The Cytosponge is a minimally invasive, lower-cost option that may facilitate outpatient screening. A gelatin encapsulated mesh is swallowed and, once dissolved, can detect intestinal metaplasia via the biomarker Trefoil factor 3 (TFF3).¹² A multicenter RCT conducted in primary care practices in England compared continued acid suppression and endoscopy for patients with GERD if recommended by the clinician (usual care) vs. office-based screening with the Cytosponge and endoscopy if TFF3 cells were present. Patients were older than 50 years, on acid suppression therapy for more than six months, and had no history of endoscopy in the previous five years. They found that Cytosponge screening improved the detection of BE (2%) compared with usual care (less than 1%).¹³

A recent retrospective, multicenter cross-sectional study of adults undergoing surveillance of BE with the Cytosponge and a decision tree allowed patients to be stratified as low, moderate, and high risk based on clinical risk factors and the presence of an abnormality detected by the Cytosponge. The designations allowed clinicians to predict the risk of BE-related neoplasia and proceed to endoscopy; patients at high-risk were found to have a positive predictive value of 31% for high-grade dysplasia or intramucosal cancer.¹⁴

Esophageal capsule endoscopy allows visualization of the esophagus with a wireless camera without the use of sedation. A meta-analysis of nine studies found that the pooled sensitivity and specificity for diagnosing BE were 78% and 90%, respectively, when esophagogastroduodenoscopy was used as the reference standard.¹⁵ However, there are limited large-scale trials of esophageal capsule endoscopy, and the procedure is not cost saving compared with esophagogastroduodenoscopy.
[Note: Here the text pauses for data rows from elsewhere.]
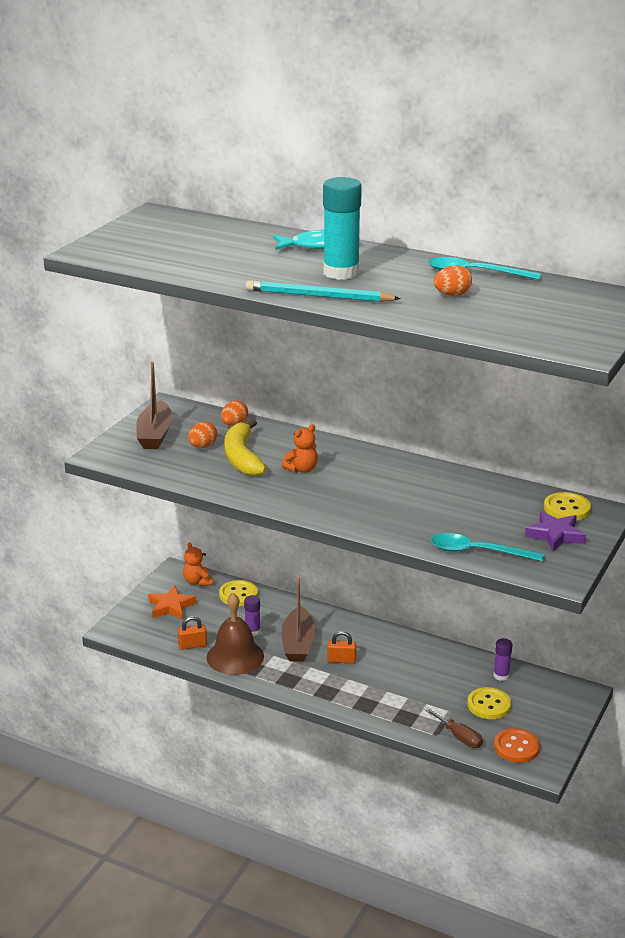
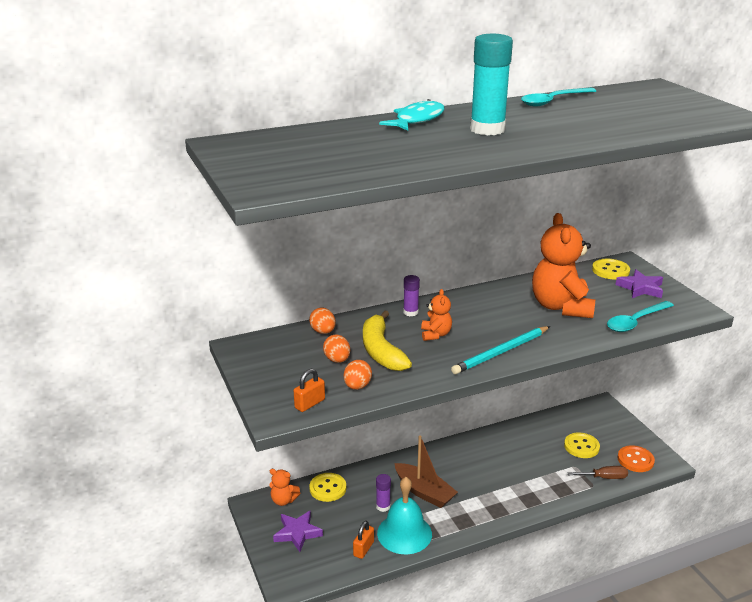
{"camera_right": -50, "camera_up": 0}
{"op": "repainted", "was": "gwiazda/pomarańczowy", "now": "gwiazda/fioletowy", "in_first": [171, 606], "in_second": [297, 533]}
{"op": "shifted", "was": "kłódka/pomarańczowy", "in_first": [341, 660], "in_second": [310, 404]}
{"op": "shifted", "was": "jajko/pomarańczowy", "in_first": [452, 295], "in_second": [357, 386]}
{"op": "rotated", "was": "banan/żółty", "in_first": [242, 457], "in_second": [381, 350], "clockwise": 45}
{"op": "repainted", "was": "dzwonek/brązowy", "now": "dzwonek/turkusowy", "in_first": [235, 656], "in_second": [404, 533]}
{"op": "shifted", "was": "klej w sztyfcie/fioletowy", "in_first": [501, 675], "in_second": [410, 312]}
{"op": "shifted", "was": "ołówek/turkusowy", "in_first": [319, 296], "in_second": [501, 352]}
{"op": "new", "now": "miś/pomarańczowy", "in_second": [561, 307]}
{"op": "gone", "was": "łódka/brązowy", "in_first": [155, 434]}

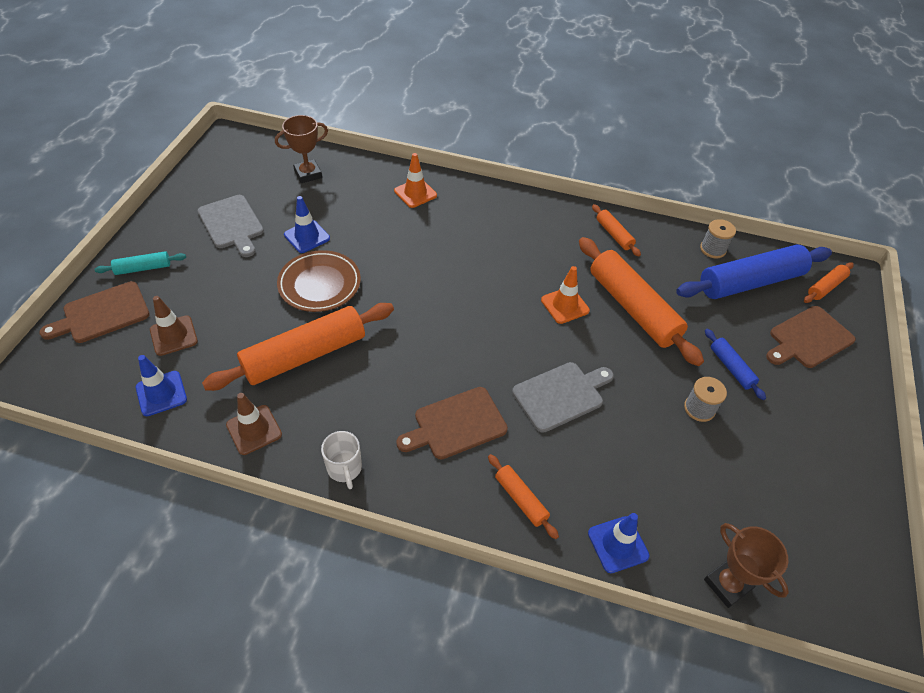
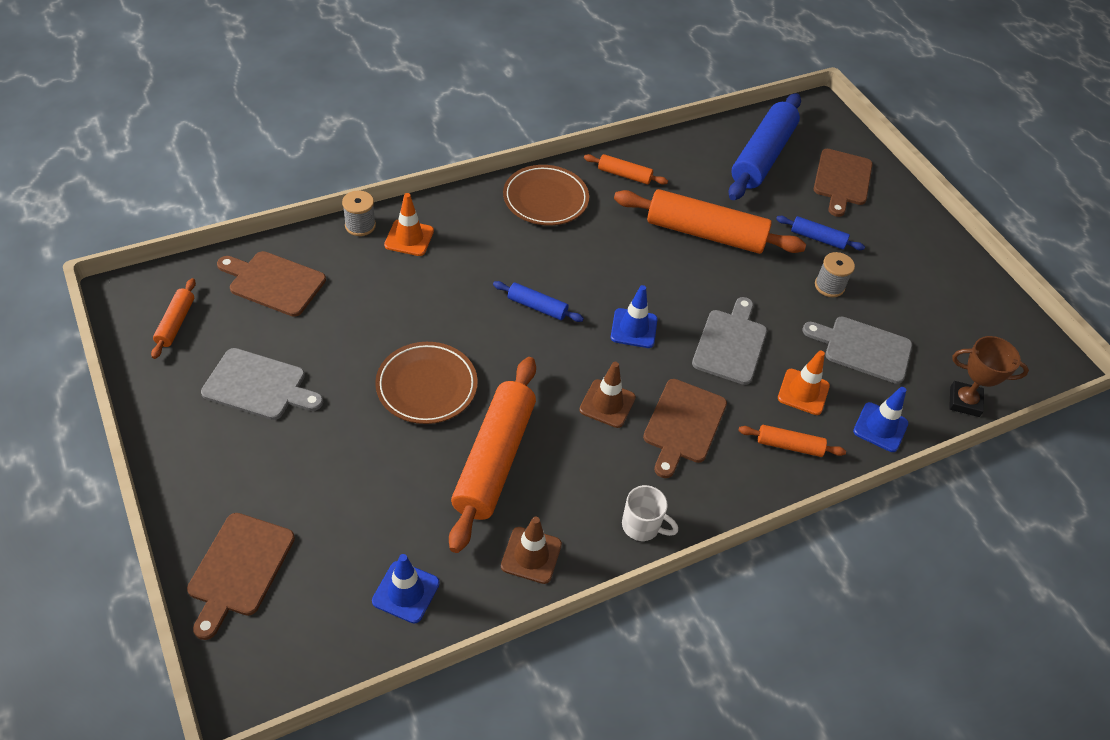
{"camera_right": -45, "camera_up": 0}
{"op": "shifted", "was": "wałek do ciasta/pomarańczowy", "in_first": [825, 287], "in_second": [176, 323]}
{"op": "swapped", "was": "puchar/brązowy", "now": "deska do krojenia/brązowy", "in_first": [308, 174], "in_second": [274, 282]}
{"op": "shifted", "was": "szpulka/szary", "in_first": [713, 249], "in_second": [360, 225]}
{"op": "new", "now": "wałek do ciasta/niebieski", "in_second": [537, 307]}
{"op": "new", "now": "talerz/brązowy", "in_second": [545, 199]}
{"op": "shifted", "was": "pachołek/brązowy", "in_first": [173, 335], "in_second": [607, 404]}
{"op": "shifted", "was": "pachołek/niebieski", "in_first": [307, 236], "in_second": [634, 328]}
{"op": "shifted", "was": "pachołek/pomarańczowy", "in_first": [565, 305], "in_second": [803, 392]}
{"op": "new", "now": "deska do krojenia/szary", "in_second": [863, 348]}
{"op": "gone", "was": "wałek do ciasta/turkusowy", "in_first": [143, 268]}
A retrospective chart review evaluated transnasal endoscopy in the primary care setting and found it feasible and well tolerated.¹⁶ Similarly, a blinded RCT showed a BE detection rate of 30% in the unsedated approach vs. 26% in traditional esophagogastroduodenoscopy with patients undergoing both procedures; the level of agreement between the two approaches was moderate because they both detected the same case of low-grade dysplasia in one patient.¹⁷ However, it has yet to gain widespread acceptance, perhaps because of a small field of visibility during the procedure, a lack of accompanying accessory tools for biopsy and evaluation, and patient anxiety.

Family physicians frequently treat patients with GERD, and our ability to identify those at high risk of BE and esophageal adenocarcinoma and appropriately screen for and manage BE has the potential to decrease morbidity and mortality. Newer office-based modalities could increase the accessibility of screening and appropriate care in family medicine.